_Prompt_
Would you return each record that follows word for word, without its pictures?

_Data excerpts_
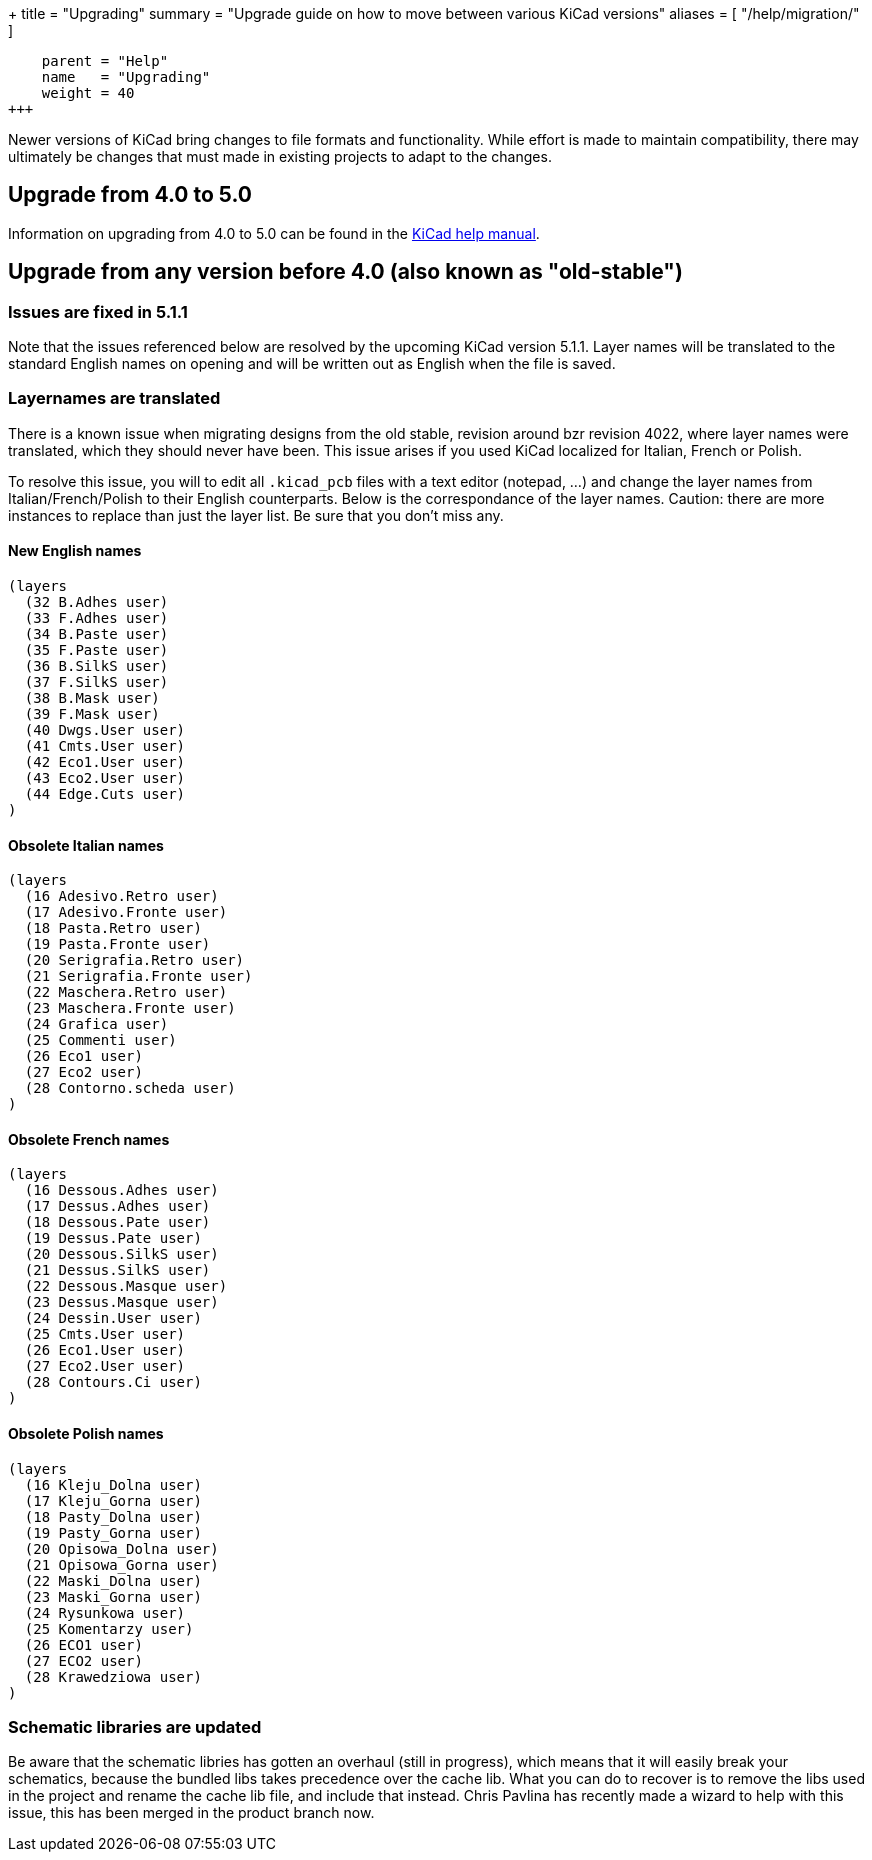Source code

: +++
title = "Upgrading"
summary = "Upgrade guide on how to move between various KiCad versions"
aliases = [
    "/help/migration/"
]
[menu.main]
    parent = "Help"
    name   = "Upgrading"
    weight = 40
+++

Newer versions of KiCad bring changes to file formats and functionality. While effort is made to maintain compatibility, there may ultimately be changes that must made
in existing projects to adapt to the changes.

== Upgrade from 4.0 to 5.0
Information on upgrading from 4.0 to 5.0 can be found in the 
http://docs.kicad-pcb.org/5.0.2/en/kicad/kicad.html#upgrading_from_version_4_to_version_5[KiCad help manual].


== Upgrade from any version before 4.0 (also known as "old-stable")

=== Issues are fixed in 5.1.1

Note that the issues referenced below are resolved by the upcoming KiCad version 5.1.1.  Layer names will be translated to the standard English names on opening and will be written out as English when the file is saved.

=== Layernames are translated

There is a known issue when migrating designs from the old stable, revision around bzr revision 4022, where layer names were translated, which they should never have been.  This issue arises if you used KiCad localized for Italian, French or Polish.

To resolve this issue, you will to edit all `.kicad_pcb` files with a text editor (notepad, ...) and change the layer names from Italian/French/Polish to their English counterparts. Below is the correspondance of the layer names. Caution: there are more instances to replace than just the layer list. Be sure that you don't miss any.

==== New English names
----
(layers
  (32 B.Adhes user)
  (33 F.Adhes user)
  (34 B.Paste user)
  (35 F.Paste user)
  (36 B.SilkS user)
  (37 F.SilkS user)
  (38 B.Mask user)
  (39 F.Mask user)
  (40 Dwgs.User user)
  (41 Cmts.User user)
  (42 Eco1.User user)
  (43 Eco2.User user)
  (44 Edge.Cuts user)
)
----

==== Obsolete Italian names
----
(layers
  (16 Adesivo.Retro user)
  (17 Adesivo.Fronte user)
  (18 Pasta.Retro user)
  (19 Pasta.Fronte user)
  (20 Serigrafia.Retro user)
  (21 Serigrafia.Fronte user)
  (22 Maschera.Retro user)
  (23 Maschera.Fronte user)
  (24 Grafica user)
  (25 Commenti user)
  (26 Eco1 user)
  (27 Eco2 user)
  (28 Contorno.scheda user)
)
----

==== Obsolete French names
----
(layers
  (16 Dessous.Adhes user)
  (17 Dessus.Adhes user)
  (18 Dessous.Pate user)
  (19 Dessus.Pate user)
  (20 Dessous.SilkS user)
  (21 Dessus.SilkS user)
  (22 Dessous.Masque user)
  (23 Dessus.Masque user)
  (24 Dessin.User user)
  (25 Cmts.User user)
  (26 Eco1.User user)
  (27 Eco2.User user)
  (28 Contours.Ci user)
)
----

==== Obsolete Polish names
----
(layers
  (16 Kleju_Dolna user)
  (17 Kleju_Gorna user)
  (18 Pasty_Dolna user)
  (19 Pasty_Gorna user)
  (20 Opisowa_Dolna user)
  (21 Opisowa_Gorna user)
  (22 Maski_Dolna user)
  (23 Maski_Gorna user)
  (24 Rysunkowa user)
  (25 Komentarzy user)
  (26 ECO1 user)
  (27 ECO2 user)
  (28 Krawedziowa user)
)
----

=== Schematic libraries are updated

Be aware that the schematic libries has gotten an overhaul (still in
progress), which means that it will easily break your schematics,
because the bundled libs takes precedence over the cache lib. What you
can do to recover is to remove the libs used in the project and rename
the cache lib file, and include that instead. Chris Pavlina has
recently made a wizard to help with this issue, this has been merged
in the product branch now.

_Result_
Source code

: +++
title = "Upgrading"
summary = "Upgrade guide on how to move between various KiCad versions"
aliases = [
    "/help/migration/"
]
[menu.main]
    parent = "Help"
    name   = "Upgrading"
    weight = 40
+++

Newer versions of KiCad bring changes to file formats and functionality. While effort is made to maintain compatibility, there may ultimately be changes that must made
in existing projects to adapt to the changes.

== Upgrade from 4.0 to 5.0
Information on upgrading from 4.0 to 5.0 can be found in the 
http://docs.kicad-pcb.org/5.0.2/en/kicad/kicad.html#upgrading_from_version_4_to_version_5[KiCad help manual].


== Upgrade from any version before 4.0 (also known as "old-stable")

=== Issues are fixed in 5.1.1

Note that the issues referenced below are resolved by the upcoming KiCad version 5.1.1.  Layer names will be translated to the standard English names on opening and will be written out as English when the file is saved.

=== Layernames are translated

There is a known issue when migrating designs from the old stable, revision around bzr revision 4022, where layer names were translated, which they should never have been.  This issue arises if you used KiCad localized for Italian, French or Polish.

To resolve this issue, you will to edit all `.kicad_pcb` files with a text editor (notepad, ...) and change the layer names from Italian/French/Polish to their English counterparts. Below is the correspondance of the layer names. Caution: there are more instances to replace than just the layer list. Be sure that you don't miss any.

==== New English names
----
(layers
  (32 B.Adhes user)
  (33 F.Adhes user)
  (34 B.Paste user)
  (35 F.Paste user)
  (36 B.SilkS user)
  (37 F.SilkS user)
  (38 B.Mask user)
  (39 F.Mask user)
  (40 Dwgs.User user)
  (41 Cmts.User user)
  (42 Eco1.User user)
  (43 Eco2.User user)
  (44 Edge.Cuts user)
)
----

==== Obsolete Italian names
----
(layers
  (16 Adesivo.Retro user)
  (17 Adesivo.Fronte user)
  (18 Pasta.Retro user)
  (19 Pasta.Fronte user)
  (20 Serigrafia.Retro user)
  (21 Serigrafia.Fronte user)
  (22 Maschera.Retro user)
  (23 Maschera.Fronte user)
  (24 Grafica user)
  (25 Commenti user)
  (26 Eco1 user)
  (27 Eco2 user)
  (28 Contorno.scheda user)
)
----

==== Obsolete French names
----
(layers
  (16 Dessous.Adhes user)
  (17 Dessus.Adhes user)
  (18 Dessous.Pate user)
  (19 Dessus.Pate user)
  (20 Dessous.SilkS user)
  (21 Dessus.SilkS user)
  (22 Dessous.Masque user)
  (23 Dessus.Masque user)
  (24 Dessin.User user)
  (25 Cmts.User user)
  (26 Eco1.User user)
  (27 Eco2.User user)
  (28 Contours.Ci user)
)
----

==== Obsolete Polish names
----
(layers
  (16 Kleju_Dolna user)
  (17 Kleju_Gorna user)
  (18 Pasty_Dolna user)
  (19 Pasty_Gorna user)
  (20 Opisowa_Dolna user)
  (21 Opisowa_Gorna user)
  (22 Maski_Dolna user)
  (23 Maski_Gorna user)
  (24 Rysunkowa user)
  (25 Komentarzy user)
  (26 ECO1 user)
  (27 ECO2 user)
  (28 Krawedziowa user)
)
----

=== Schematic libraries are updated

Be aware that the schematic libries has gotten an overhaul (still in
progress), which means that it will easily break your schematics,
because the bundled libs takes precedence over the cache lib. What you
can do to recover is to remove the libs used in the project and rename
the cache lib file, and include that instead. Chris Pavlina has
recently made a wizard to help with this issue, this has been merged
in the product branch now.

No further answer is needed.